How brilliant. She's going to be fun when she finds her feet. I don't fancy Billy's chances of getting peace and quiet


----------



## RuthMill (Jun 30, 2012)

Lovely homecoming story  what a great girl she is. Beautiful too.. Love her puppy belly


----------



## fairlie (Sep 7, 2013)

Wow, that has to break all the first sleep records on here so far. What a fabulous little girl she is! Lovely photos, please keep them coming! She is an absolute little doll.


----------



## Lindor (Feb 3, 2014)

She looks a lot like Maggie. I wish she would sleep all night. We still go out after about 5 hours of sleep and then right back to bed for another 3. I guess that's the disadvantage of not using a crate.


----------



## dio.ren (Jan 18, 2013)

She's so cute! Funny in the car she looked so big but then beside Billy you could see how small she is Billy seems to like her


----------



## dsnth (Jan 21, 2014)

Helen that is wonderful. Fingers crossed her brother is as well behaved. This time tomorrow we will be on our way home with him. Hoping for shorter journey time than last night.... 7 hours due to roadworks.


----------



## dmgalley (Aug 19, 2012)

She is beautiful. So glad to here it is going so well. 

Sent from my SGH-T999 using Tapatalk


----------



## Hfd (Aug 19, 2011)

Thanks guys, she is so confident and loving, we really couldn't have asked for a better first day! Oh Donna can't believe you were stuck in traffic so long! Am sure Watson is going to be just as perfect as his sister....am so excited for you! x


----------



## Cat 53 (Aug 26, 2012)

Lindor said:


> She looks a lot like Maggie. I wish she would sleep all night. We still go out after about 5 hours of sleep and then right back to bed for another 3. I guess that's the disadvantage of not using a crate.

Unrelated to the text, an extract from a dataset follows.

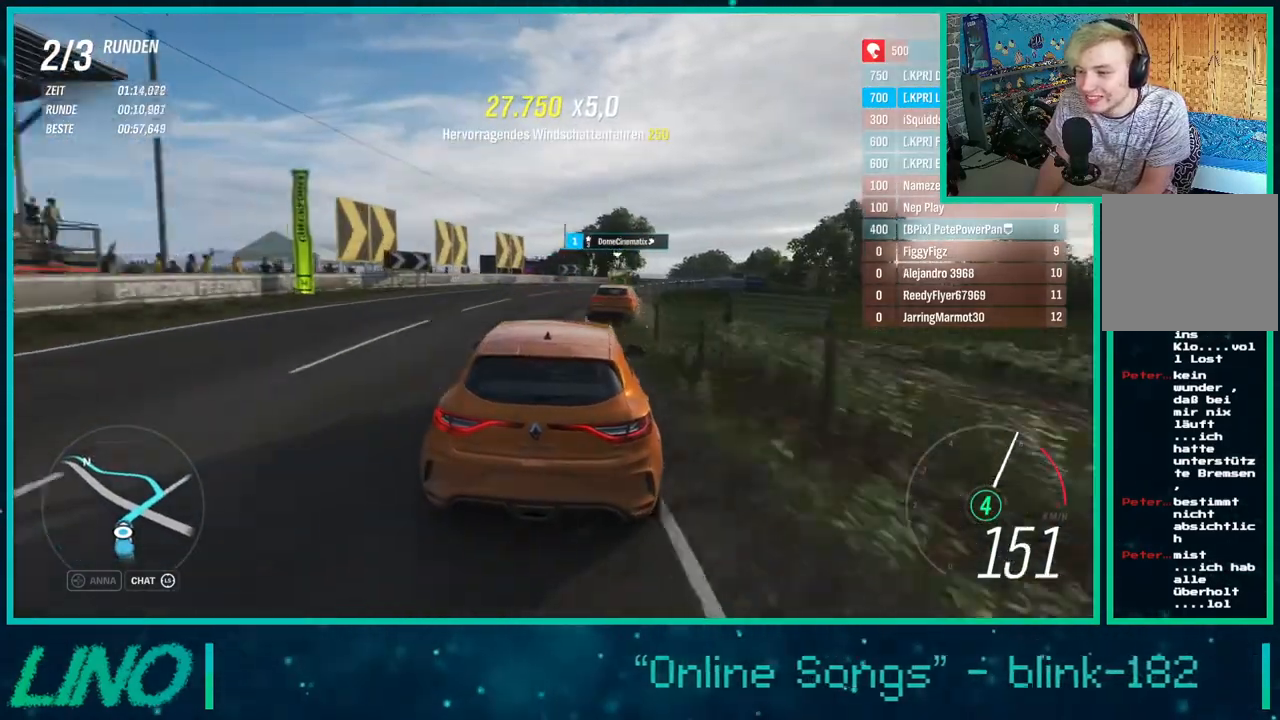
{"buttons": ["R2"], "left_stick": "up", "right_stick": "center", "events": [[117, "left_stick", "center"], [217, "left_stick", "up-right"], [500, "left_stick", "up"]]}
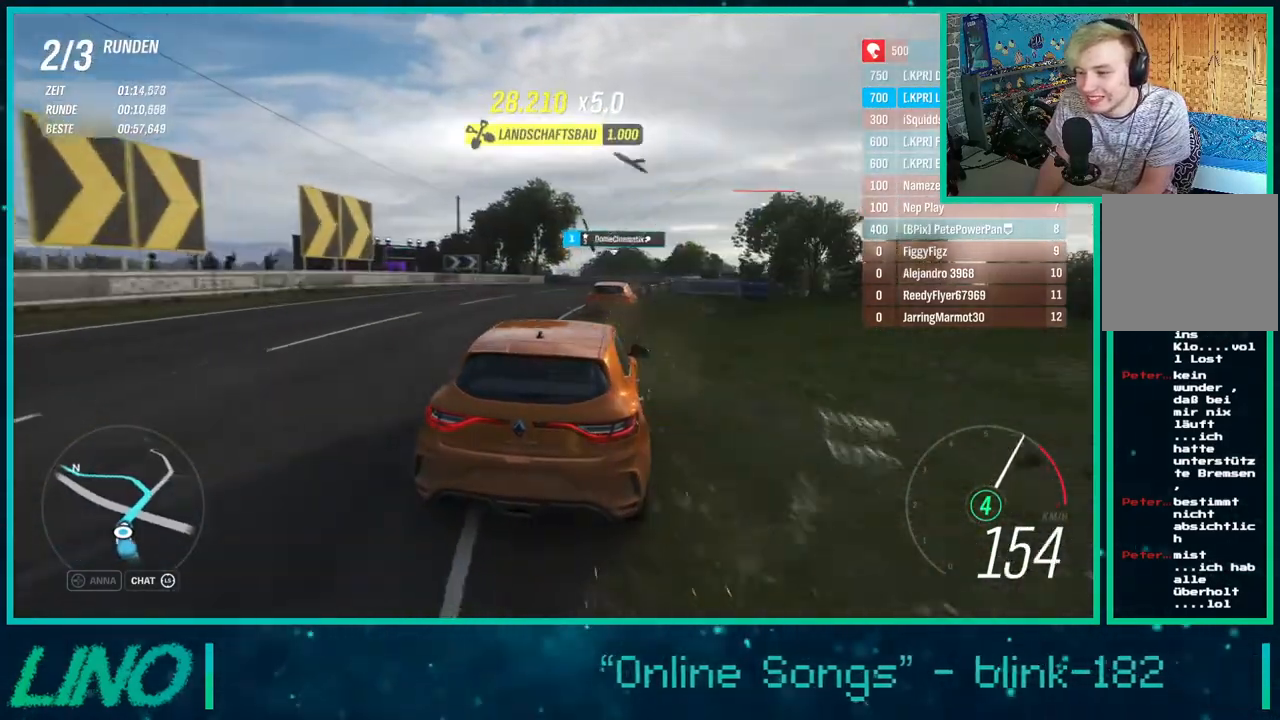
{"buttons": ["R2"], "left_stick": "up-right", "right_stick": "center", "events": [[300, "left_stick", "up-right"]]}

We have never used a crate. We just put paper down for the first dog that slept in our bedroom. Max slept in the utility with Mandy, and Phoebe slept in the utility with Max. So all have had company which helps. Phoebe was dry and clean from day one overnight. Being a lazy individual we've never routinely got up to any of them in the night. ☺


----------



## Hollysefton (Sep 28, 2013)

Awwwwwwh that's so good! Clever girl! Billy looks suitably big brotherish! Lovely photos xx


Sent from my iPhone using Tapatalk


----------



## Hfd (Aug 19, 2011)

Hello everyone,

I have had such an exciting day at my new place! I have played in the garden with Billy, had hours of cuddles from my humans and all the visitors said I'm cute. I have been eating lots and my mum was surprised I was 2kg - she said I am something called 'perfect'.

I wanted to say to my sister and brothers to be good for your new mums and dads, especially to my best pal Watson. 










Love Lola x


----------



## Tinman (Apr 23, 2013)

Oh she is so cute & I love her and billy kissing, was he a bit surprised by her home coming or has he taken it all in his stride?


----------



## Linda Simpson (Jan 7, 2014)

Such a cutie.
Shame missed you yesterday. We spent 2 hours with Anthony,Natalie and all of dogs in the garden and he showed us our new boy. 6 weeks its going to be a long long time.


----------



## Hfd (Aug 19, 2011)

Billy was fine actually - just took it in his stride. She went on his bed and he got off so don't think he is ready for cuddling up but so far so good. 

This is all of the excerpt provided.